When the indictment came down, that was a fun time to be in the neighborhood. We saw the first flush of reporters and news trucks, and didn’t realize yet they’d be a three-year fixture. It was the dead of winter and I admired their tenacity, sitting out in the cold, waiting for a shot of Blago walking from his front door to his SUV. Because you can’t have a news story without live coverage of someone getting into their car.

On one dog walk we watched The Guys execute a complicated maneuver to get Blago out the side door and into a waiting Crown Vic up the street, all without the news crews realizing he’d left the house. This required three walky-talkies.
When The Guys suddenly moved out, one cold day in January 2009, leaving only their rusting Weber and some cable wires, the parking improved. My friend Peggles moved in across the hall, and like everyone else we could exclaim over how vehemently, almost exuberantly, Blago was denying everything. His problems seemed to make him more chatty than usual, and as he jogged through the neighborhood—alone now, without Crown Vic #4 trolling behind—he’d wave vigorously, and say something like, “Isn’t this great?” as he loped by. His Teflon factor was staggering.

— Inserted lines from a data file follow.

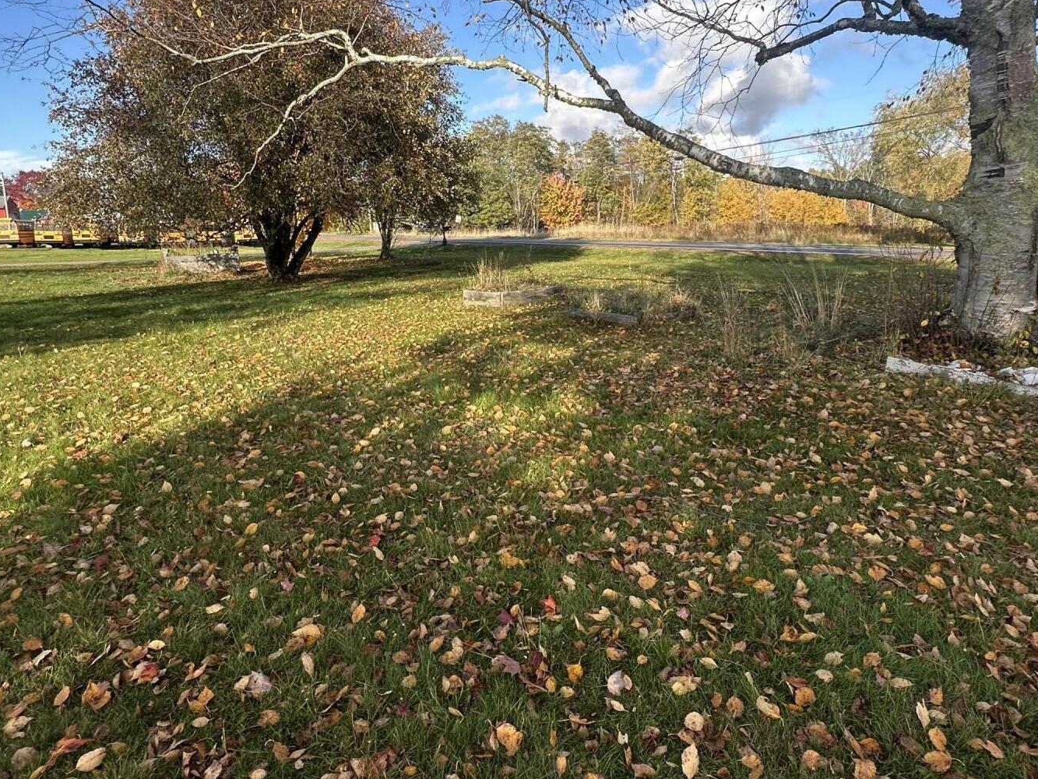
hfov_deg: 79.0
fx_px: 630
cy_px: 325
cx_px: 537
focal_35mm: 21
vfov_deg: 63.1
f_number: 2.2
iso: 40
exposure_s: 1/716
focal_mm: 2.22
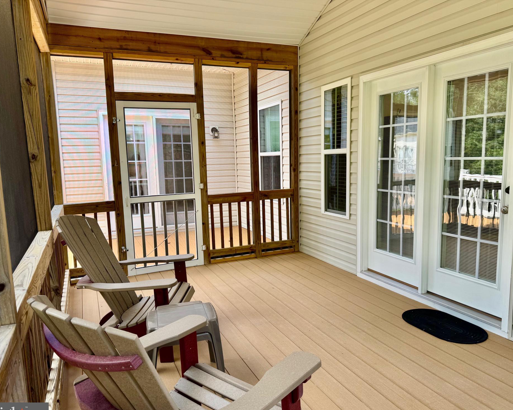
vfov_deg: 54.9
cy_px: 212
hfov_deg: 66.0
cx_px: 264
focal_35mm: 26
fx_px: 395
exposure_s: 1/144
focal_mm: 6.76
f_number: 1.78
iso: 64
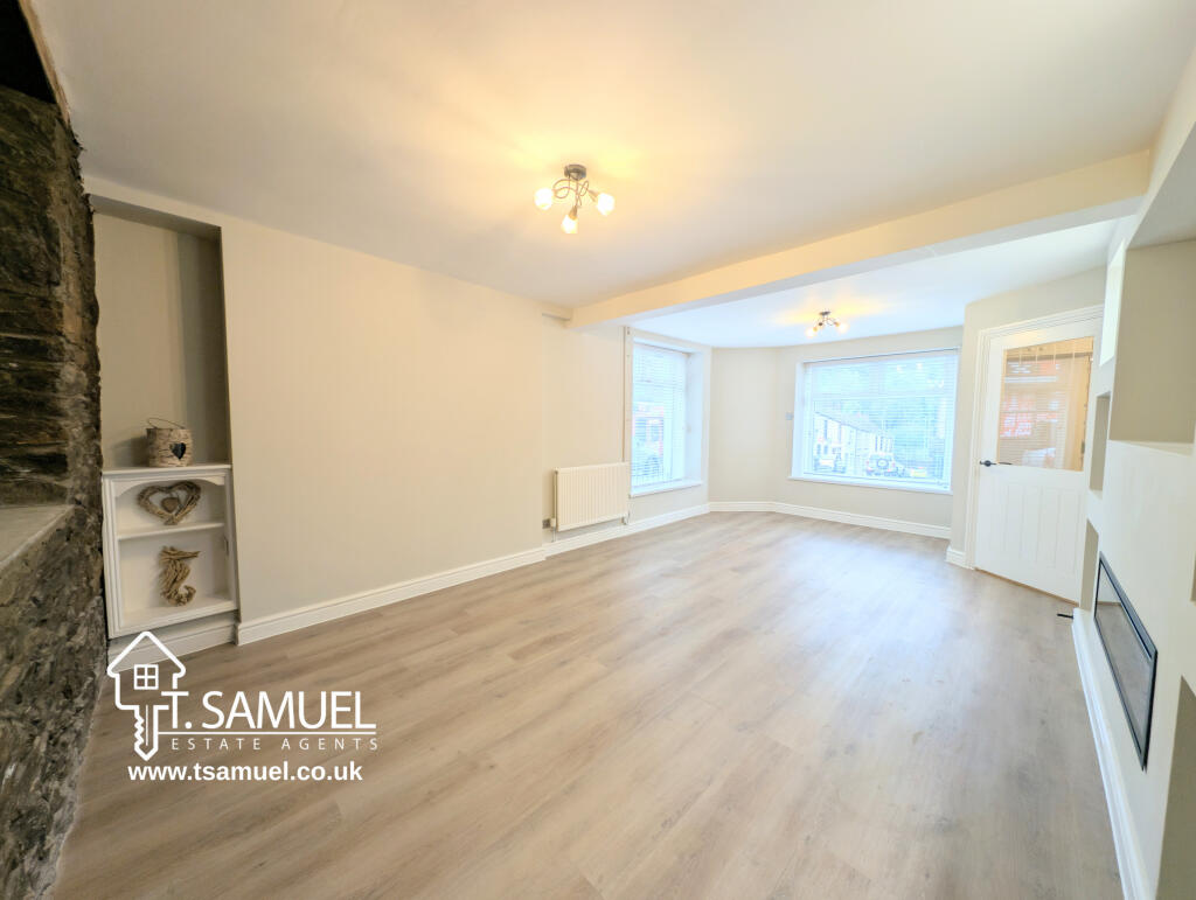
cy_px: 450
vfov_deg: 94.6
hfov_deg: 110.5
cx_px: 598
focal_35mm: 12
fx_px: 415
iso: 38
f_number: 1.95
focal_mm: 2.23
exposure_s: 1/48.1
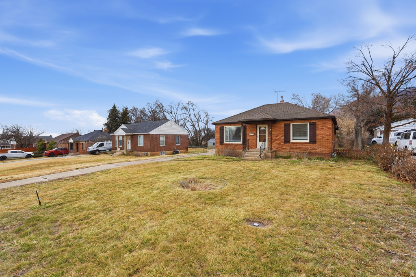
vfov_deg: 73.7
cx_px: 208
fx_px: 185
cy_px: 138
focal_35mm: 16
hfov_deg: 96.8
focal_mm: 16
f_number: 9
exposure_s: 1/1600
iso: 250
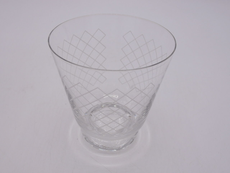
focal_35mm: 38
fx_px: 252
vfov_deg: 37.7
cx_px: 115
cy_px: 86
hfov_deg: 49.0
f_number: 3.9
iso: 100
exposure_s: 1/500
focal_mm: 6.67
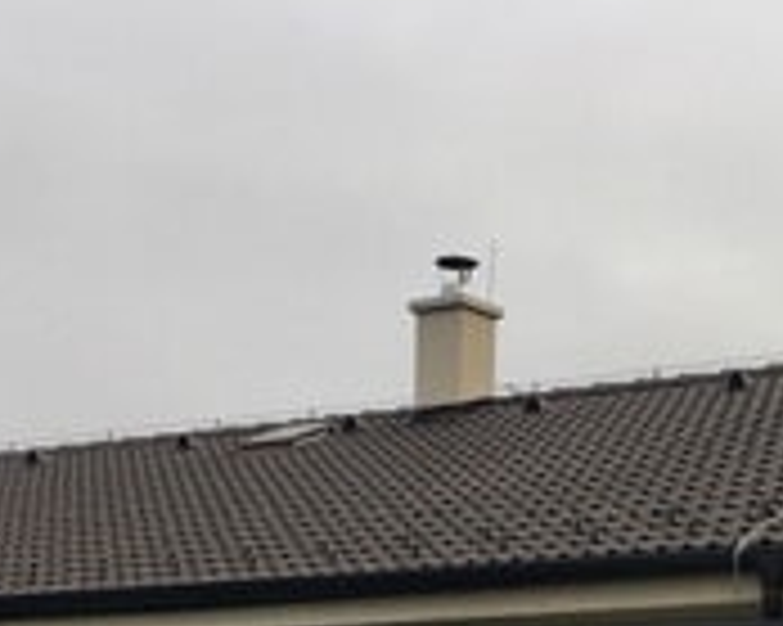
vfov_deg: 13.5
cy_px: 1063
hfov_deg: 18.4
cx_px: 576
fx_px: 2409
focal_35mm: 104
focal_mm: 4.15
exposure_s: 1/158
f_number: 2.2
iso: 25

One morning during the first trial, I let a reporter into the lobby as I returned from a dog walk. It was a sub-zero day and I was tired of skirting the cameras on the way back from the park, when every extra step cost another centimeter of numbness in your toes. She followed me to the building and asked if she could just step inside to warm up and ask a few questions. I don’t remember the conversation, something about, “Is this media circus upsetting the neighborhood?”

“Oh yes. It’s upsetting the neighborhood.” Who was I kidding? We loved being able to kvetch on corners and post on Facebook about how annoying it all was. The helicopters I could do without, but the spectacle was nicely surreal and mostly contained to court days. And when he was mostly acquitted after a hung jury, it was just another example of how screwed up the system is and nothing changes. Always good food for neighborly conversation.

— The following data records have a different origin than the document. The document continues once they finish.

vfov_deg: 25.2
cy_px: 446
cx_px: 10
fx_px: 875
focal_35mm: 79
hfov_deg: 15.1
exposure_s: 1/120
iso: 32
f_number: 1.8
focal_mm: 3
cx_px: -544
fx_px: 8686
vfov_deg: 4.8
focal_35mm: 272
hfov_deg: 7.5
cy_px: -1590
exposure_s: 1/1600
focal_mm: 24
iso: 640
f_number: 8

But yesterday, after the conviction, it all became less interesting. We were out on a dog walk when the verdict was announced, and on our way home two reporters stopped us. “Do you think justice was served today?”

“We haven’t heard the verdict.”

“Guilty on…what is it, Bob, 17 counts? Seventeen of 20 counts.”

“Oh. Wow.”

“So, do you think justice was served today?”

“Um, yeah. I guess.”

“Would you say justice had been served?”

“Yeah, I’d say justice was served. Wait, I’m not sure what that means. I think he did some stuff he shouldn’t have, and now he has to pay for it.”

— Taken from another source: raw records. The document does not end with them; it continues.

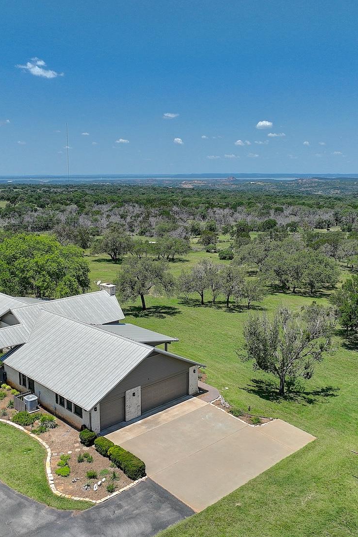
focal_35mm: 34
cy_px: 266
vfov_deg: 55.8
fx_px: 507
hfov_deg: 38.9
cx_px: 169
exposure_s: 1/320
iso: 100
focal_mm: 12.3
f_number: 2.8
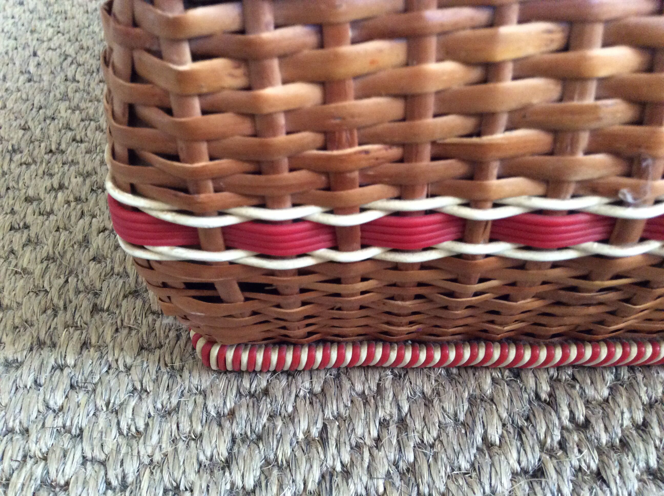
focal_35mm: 32
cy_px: 248
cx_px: 332
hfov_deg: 56.9
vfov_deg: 44.1
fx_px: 613
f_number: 2.4
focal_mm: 3.3
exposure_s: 1/17
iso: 250
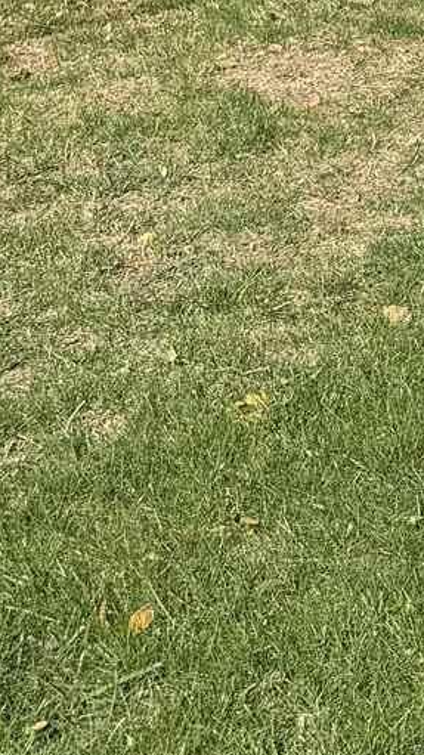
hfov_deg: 8.6
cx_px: 1263
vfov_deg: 17.2
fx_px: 2361
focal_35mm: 118
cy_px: -192
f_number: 1.78
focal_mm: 6.76
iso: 80
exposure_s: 1/3584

“Yeah, can you spell your name, please?”

Suddenly there’s nothing to bitch about. Justice has been served, whatever that means. There are still blips of interest, like yesterday when he told reporters that he hates to think that “some” people in the state “might think” he’s not fighting for them. That he had the presence of mind, there in that jumble of reporters outside his door, as his wife stumbled up the stairs in tears and he hastened to join her, to keep spinning. That still staggers me, but now it’s none of my business. It’s something for him and his family to suffer through. Nothing more to see here, folks. We promise you a shot in his jump suit, sometime later this year.

On this morning’s dog walk, we avoided Sunnyside and possible reporters. Instead we headed to Ronan Park. Coming back, cutting across the lawn at Manor and Lawrence, we passed a postcard in the grass. It seemed to sum things up, so I put a biscuit under it to get Django in the shot. I guess we’re all showmen at heart.